Duncan Harrison, country manager of Robert Walters Korea, the Seoul branch of the London-based recruiting firm, shared some tips for job seekers who are hoping to enter the startup industry.
The job recruitment company entered the Korean market in 2010 and has been focusing on matching Korean bilingual candidates to multinational companies operating here. It mainly has been helping to find a job for those who have four years of experience up to upper-level management. It also has some experience of matching candidates with domestic and foreign startups.
"Tech startups look for agile employees who can decide their responsibilities and perform their duties, as they will not need much guidance like in big companies,” Harrison said during an interview with The Investor.
He also added that it is important for candidates to look through the startups’ financial condition before applying for the job.
Duncan Harrison, country manager of Robert Walters Korea
“Look at whether the company’s investments are coming from different sources or is it relying on just one big investor. We say that latter can be riskier because they can pull the plug,” Harrison said.
He also noted some tips for startup CEOs, who are hoping to recruit qualified employees here.
“The mistakes we see is that when CEOs get an HR manager, everything gets outsourced,” he said, adding that it is important for even startups that have scaledup, to be involved in the recruiting process as much as possible.
“We had one candidate who had three job offers on the table and he chose the startup that offers the lowest salary,” he said. “We asked him why (he choose that job) and he said it was due to the time that its managing director spent with him. It showed how serious they are about their project and that they wanted to hire him.”
He also explained that top-down questions, which are often asked in interviews at conglomerates should not be asked at startup job interviews. “Top-down questions like what can you do for us and why should we hire you. You should not ask that in startup interviews. It has to be a two-way street, like this is what we can offer and what is important to you;” he added.
Harrison came to Korea in 2014. Before coming here, he worked at Robert Walters Japan for around 7 years.
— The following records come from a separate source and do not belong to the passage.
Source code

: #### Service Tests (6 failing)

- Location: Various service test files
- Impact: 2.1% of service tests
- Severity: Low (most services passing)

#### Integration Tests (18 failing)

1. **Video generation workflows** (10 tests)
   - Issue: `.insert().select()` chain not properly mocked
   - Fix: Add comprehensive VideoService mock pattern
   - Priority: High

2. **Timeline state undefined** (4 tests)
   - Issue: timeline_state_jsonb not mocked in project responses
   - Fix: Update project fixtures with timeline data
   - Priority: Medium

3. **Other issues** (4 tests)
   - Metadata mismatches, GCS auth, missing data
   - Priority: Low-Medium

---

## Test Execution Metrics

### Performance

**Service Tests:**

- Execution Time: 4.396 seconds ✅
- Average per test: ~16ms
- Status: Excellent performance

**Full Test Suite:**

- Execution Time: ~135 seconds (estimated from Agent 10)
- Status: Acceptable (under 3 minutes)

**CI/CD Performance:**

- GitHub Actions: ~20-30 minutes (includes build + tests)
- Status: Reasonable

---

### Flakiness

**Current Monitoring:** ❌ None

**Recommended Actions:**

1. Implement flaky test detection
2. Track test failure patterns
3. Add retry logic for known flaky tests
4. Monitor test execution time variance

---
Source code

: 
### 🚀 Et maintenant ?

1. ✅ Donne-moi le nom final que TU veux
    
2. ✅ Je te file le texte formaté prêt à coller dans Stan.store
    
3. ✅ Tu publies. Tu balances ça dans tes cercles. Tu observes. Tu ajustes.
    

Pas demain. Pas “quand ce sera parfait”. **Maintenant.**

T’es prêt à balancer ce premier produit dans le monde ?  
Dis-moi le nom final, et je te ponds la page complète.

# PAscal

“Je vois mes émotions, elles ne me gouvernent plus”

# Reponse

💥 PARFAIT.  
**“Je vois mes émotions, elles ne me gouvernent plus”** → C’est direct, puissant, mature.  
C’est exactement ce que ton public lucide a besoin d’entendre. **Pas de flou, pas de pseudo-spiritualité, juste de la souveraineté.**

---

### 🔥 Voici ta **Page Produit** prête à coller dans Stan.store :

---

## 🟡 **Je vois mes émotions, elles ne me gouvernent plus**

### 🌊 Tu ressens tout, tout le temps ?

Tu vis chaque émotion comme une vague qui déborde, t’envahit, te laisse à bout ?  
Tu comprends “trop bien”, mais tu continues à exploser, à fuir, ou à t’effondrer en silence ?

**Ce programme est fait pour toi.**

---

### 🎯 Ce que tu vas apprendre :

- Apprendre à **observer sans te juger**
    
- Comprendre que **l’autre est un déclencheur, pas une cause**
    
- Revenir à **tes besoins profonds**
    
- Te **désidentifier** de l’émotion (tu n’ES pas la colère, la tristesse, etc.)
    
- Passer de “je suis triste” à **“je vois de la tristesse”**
As an expert in both the Korean and Japanese job market, he said that the Korean market must become more open and flexible.
“It will have to change because the decline of birthrate is going to be steeper than the decline in Japan,” he said.
He elaborated further by saying that it would be helpful to attract foreign companies to create jobs here if there is no criticism of firms that hire people on a contract basis too much and the minimum wage increase is eased. “If you have to choose between investing in Korea and other countries. These are the things that they would look at,” he said. He, however, also said that he understands that there are powerful labor unions in Korea and it is very difficult for the government to make changes.
Nevertheless, he said that he is seeing some slow changes taking place in the job market. “Every year since we came to Korea, the percentage of non-Koreans that we place was only around 2 percent (for developer position). In Japan, it’s around 30. This year, we had close to 10 percent,” he said.
As the market is gradually showing some changes, he added that Robert Walters is also expanding its business here. “During the past five years, we’ve grown from five-six people to fifty,” he said.
Regarding market opinion that the growth of services like LinkedIn might hinder offline job recruiting service provider Robert Walters’ expansion, he said it is not true.
Harrison noted that as information for the job seekers increases also there are many people applying for the positions, more and more individual and corporate clients need a third party to assist them.